Leaving the myth behind

Leaving the myth behind

As we stand on the threshold of another Women’s Day, the theme set forward by the United Nations this year — ‘Empowering Women, Empowering Humanity’ couldn’t be more significant.

At a time when many women are living cloistered and unheard, unable to pursue their dreams, some truly stand apart, their success stories holding a candle to their determination and willpower.

In spite of hailing from a small village, Remadevi Thottathil, the head of Global Talent Management, ITC Limited,  reached the upper echelons with grit and determination. Justifiably so. She was one among the three girls who were selected to join the first batch of women air traffic controllers with the Indian Navy in 1993.

“For me, the charm was the uniform and doing something offbeat.As the pioneer batch of ladies in uniform, I was very excited. I had grown up in an atmosphere, like many others, which believed that women are meant only for certain jobs.”

“Defence training brings a paradigm shift in you. I learnt the disciplined ways of armed forces and at the Air Force Academy, I was introduced to the blue skies and the machines. The moment you enter the Academy, your life changes, you never come back as the same person,” she adds.

Remadevi, who was the first lady controller, recollects “no two days were alike in a zero error tolerance environment”. “Being in ATT, you need to have sharp reflexes. I also won a rolling trophy and broke the mould,” she says.   

“I started my second innings, a corporate career, after 10 years when I joined the “civil” world after my short service commission. Now heading the Global Talent Management and a mom of two girls, she believe a woman can have it all.

“There is a traditionally associated social template with specific fonts and colours which says women should be in a certain manner. I was able to go beyond that. And every woman can. The only constraint is in the mind,” she adds.  

R Indushree is in a world apart. A magician and ventriloquist, her forte is her vocal chords. A passion that began when she was in class two has taken her to ‘Limca Book of Records’. For an art that takes much effort, she uses puppets and her voice (voices) to communicate and entertain.

“You can say what you want to say through the puppet. But I always knew that I should never open my mouth when I am performing.” Throwing one’s voice away is easier said that done.

“It’s almost impossible. It is a lot of hard work. But I also have help from a relative to prepare my scripts and my father makes the puppets.”

“Sometimes, I need to have five actions and reactions and the coordination is not easy. This is an art that needs practice and perseverance,” she adds. 

Allaying all doubts whether women can do comedy on stage or not is Richa Kapoor. “I started off as the only girl doing improvisational comedy. Then I met Sumukhi Suresh, who had come for audition and we started performing together. We use comedy as a way to talk to everybody,” she says.

These ladies have been performing humorous sketches, ‘The Adventures of Richa and Sumukhi’ to start with.
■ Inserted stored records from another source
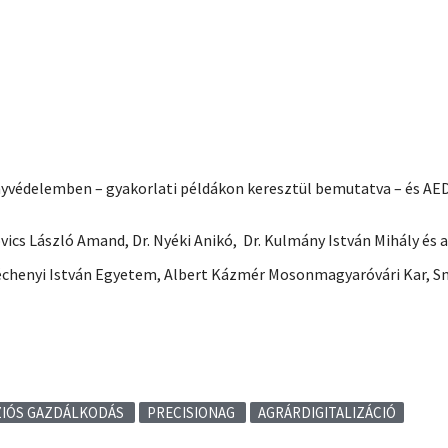
ényvédelemben – gyakorlati példákon keresztül bemutatva – és AE
ovics László Amand, Dr. Nyéki Anikó, Dr. Kulmány István Mihály és 
échenyi István Egyetem, Albert Kázmér Mosonmagyaróvári Kar, S
ZIÓS GAZDÁLKODÁS
PRECISIONAG
AGRÁRDIGITALIZÁCIÓ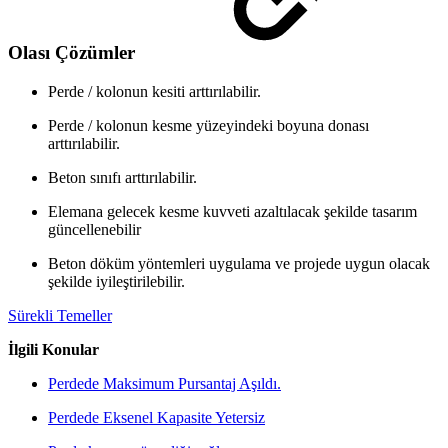
Olası Çözümler
Perde / kolonun kesiti arttırılabilir.
Perde / kolonun kesme yüzeyindeki boyuna donası
arttırılabilir.
Beton sınıfı arttırılabilir.
Elemana gelecek kesme kuvveti azaltılacak şekilde tasarım
güncellenebilir
Beton döküm yöntemleri uygulama ve projede uygun olacak
şekilde iyileştirilebilir.
Sürekli Temeller
İlgili Konular
Perdede Maksimum Pursantaj Aşıldı.
Perdede Eksenel Kapasite Yetersiz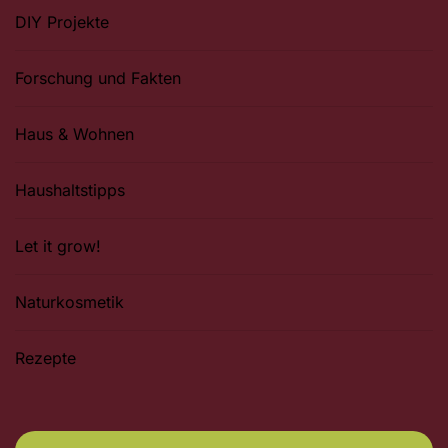
DIY Projekte
Forschung und Fakten
Haus & Wohnen
Haushaltstipps
Let it grow!
Naturkosmetik
Rezepte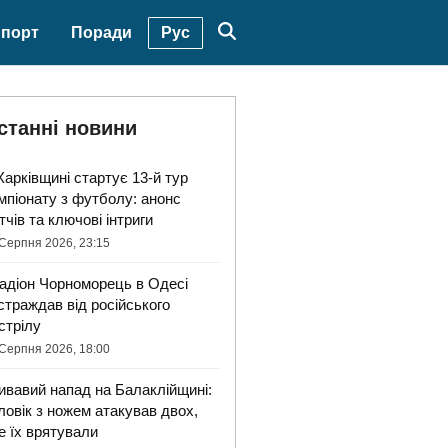
Рус
порт
Поради
станні новини
Харківщині стартує 13-й тур
мпіонату з футболу: анонс
тчів та ключові інтриги
Серпня 2026, 23:15
адіон Чорноморець в Одесі
страждав від російського
стрілу
Серпня 2026, 18:00
ивавий напад на Балаклійщині:
ловік з ножем атакував двох,
е їх врятували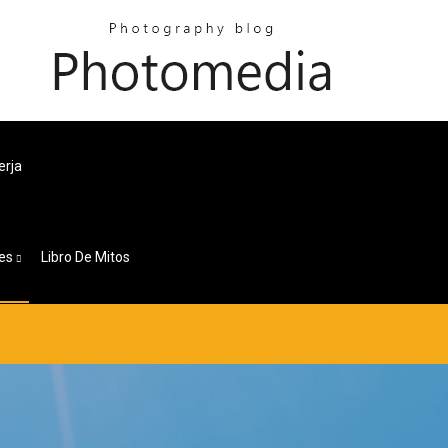
erja
es
Libro De Mitos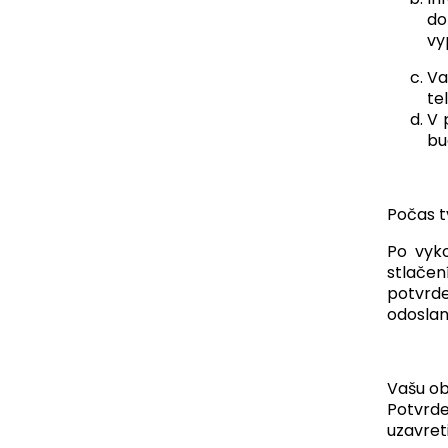
do
vy
Va
te
V 
bu
Počas t
Po vyko
stlačen
potvrd
odosla
Vašu ob
Potvrd
uzavret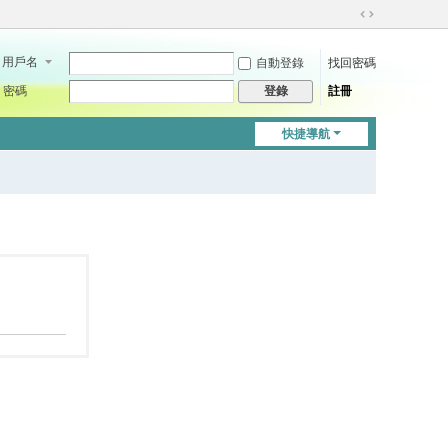
切
換
用戶名
自動登錄
找回密碼
到
寬
密碼
註冊
登錄
版
快捷導航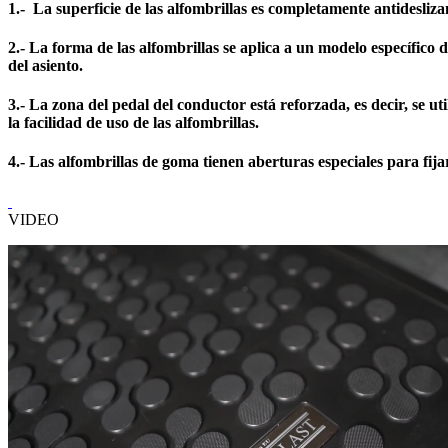
1.- La superficie de las alfombrillas es completamente antidesliza
2.- La forma de las alfombrillas se aplica a un modelo específico d
del asiento.
3.- La zona del pedal del conductor está reforzada, es decir, se 
la facilidad de uso de las alfombrillas.
4.- Las alfombrillas de goma tienen aberturas especiales para fijar
VIDEO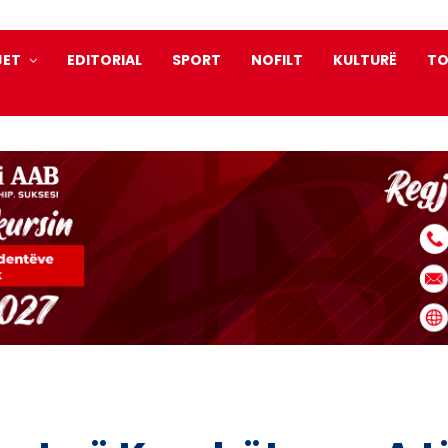
JET
EDITORIAL
SPORT
NOFILT
KULTURË
TO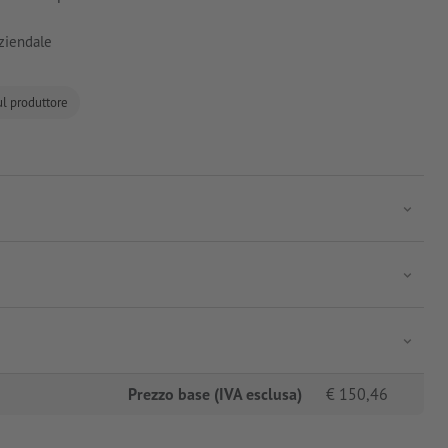
aziendale
ul produttore
Prezzo base (IVA esclusa)
€
150,46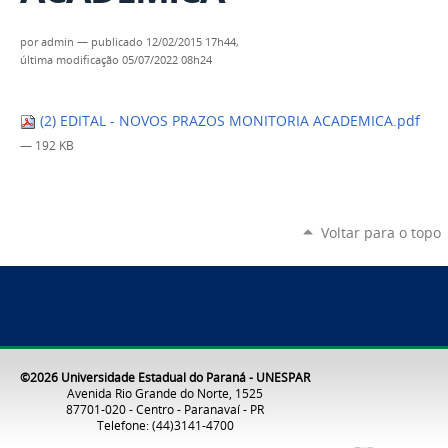
por
admin
—
publicado
12/02/2015 17h44,
última modificação
05/07/2022 08h24
(2) EDITAL - NOVOS PRAZOS MONITORIA ACADEMICA.pdf
— 192 KB
Voltar para o topo
©2026 Universidade Estadual do Paraná - UNESPAR
Avenida Rio Grande do Norte, 1525
87701-020 - Centro - Paranavaí - PR
Telefone: (44)3141-4700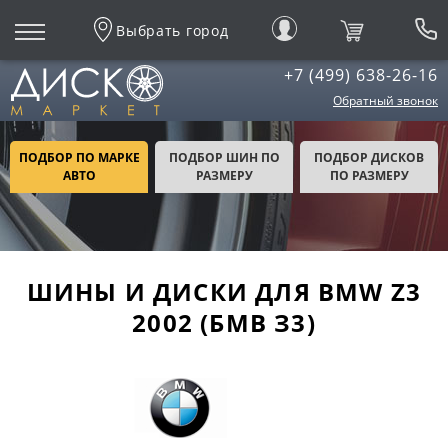
Выбрать город
+7 (499) 638-26-16
Обратный звонок
ПОДБОР ПО МАРКЕ
ПОДБОР ШИН ПО
ПОДБОР ДИСКОВ
АВТО
РАЗМЕРУ
ПО РАЗМЕРУ
ШИНЫ И ДИСКИ ДЛЯ BMW Z3
2002 (БМВ З3)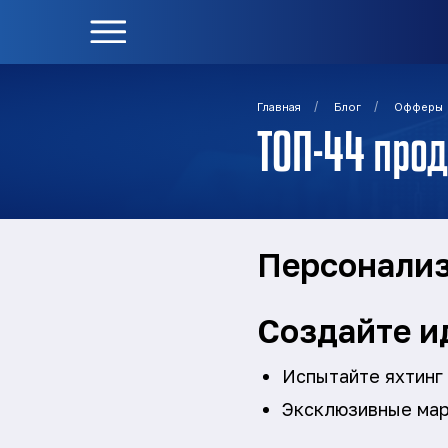
/
/
Главная
Блог
Офферы
ТОП-44 про
Персонали
Создайте и
Испытайте яхтинг 
Эксклюзивные мар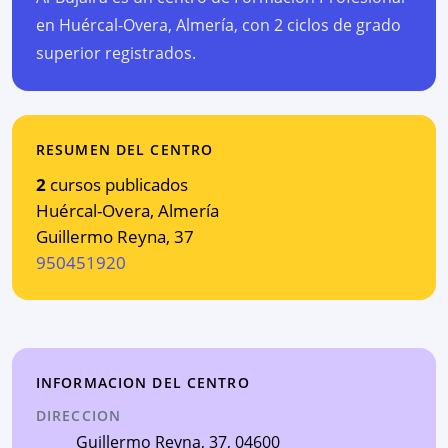
en Huércal-Overa, Almería, con 2 ciclos de grado
superior registrados.
RESUMEN DEL CENTRO
2
cursos publicados
Huércal-Overa
,
Almería
Guillermo Reyna, 37
950451920
INFORMACION DEL CENTRO
DIRECCION
Guillermo Reyna, 37
, 04600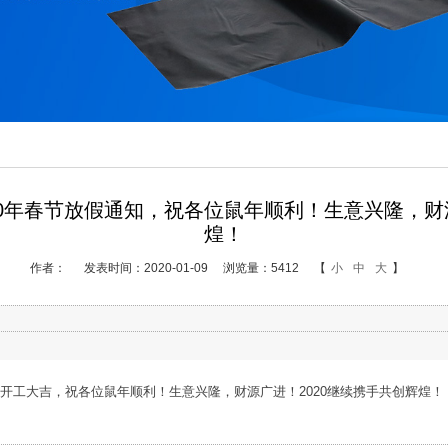
20年春节放假通知，祝各位鼠年顺利！生意兴隆，财源
煌！
作者：
发表时间：2020-01-09
浏览量：5412
【
小
中
大
】
式开工大吉，祝各位鼠年顺利！生意兴隆，财源广进！2020继续携手共创辉煌！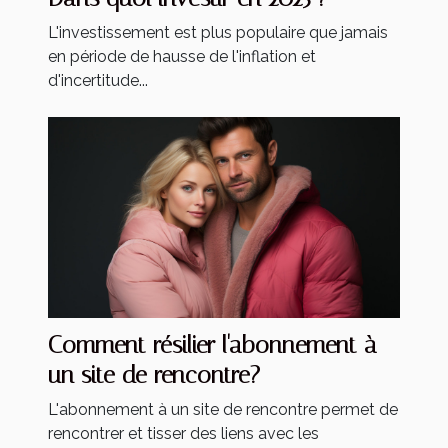
L'investissement est plus populaire que jamais
en période de hausse de l'inflation et
d'incertitude...
Comment résilier l'abonnement à
un site de rencontre?
L'abonnement à un site de rencontre permet de
rencontrer et tisser des liens avec les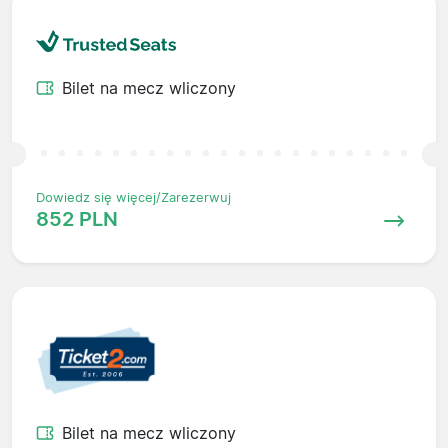
Bilet na mecz wliczony
Dowiedz się więcej/Zarezerwuj
852 PLN
Bilet na mecz wliczony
It deals with politics, mundane situations, Bollywood, human nature and mythology. “The production is a combination of drama, intelligence and comedy,” informs Richa.

The duo has been soaring high and were among those few women comedians who were invited to perform at ‘Vir Das’ Pajama Festival’.  “It is not the gender that is the problem, but the surroundings.

I’ve been talking to a lot of women and I find there is always some apprehension and a lack of confidence to come on stage. It is up to the women to create their own opportunities. You have to create a space for yourself,” she adds. Brewing success of a different kind is Lisa Srao.

Chairman and Managing Director of I Brands Beverages, she says had always envisioned having her own entrepreneurial venture. 

“And when I started living in India, in 2003, having moved from the UK following my marriage, I found that products in the price sensitive bracket were of very low quality standard and good quality products were extremely expensive. Since my father was in the business of liquor distribution, I had an exposure to that industry… so I started noticing a very specific gap in the market — the premium liquor segment in India’s mass market was completely under-utilised. This is when I envisioned building a liquor business in this country that provided the market with value for money products yet giving the consumers a taste of international standards.” 

Being an entrepreneur, she says, offers flexibility in one’s schedule to maintain a very healthy work-life balance.  “I make sure that I spend enough time with my family. I generally make it a point to be with my kids in the evenings, helping them with their homework or having at least one meal with them.” 

She adds, “It is not impossible. You just have to efficiently plan your time and you don’t really have to feel guilty about never spending enough time with them. When you are going up the ladder of success, or pursuing a career in business, every girl I know faces it. And most girls compromise. People will tell you that women can’t have it all. But I don’t agree. I think women can have it all, a successful career and a wonderful family. As long as you have a supportive network.”

A quote by Steve Jobs, she says, has become her mantra. “I want every woman to be inspired by what he said, ‘The people who are crazy enough to think they can change the world are the ones who do’,” she sums up.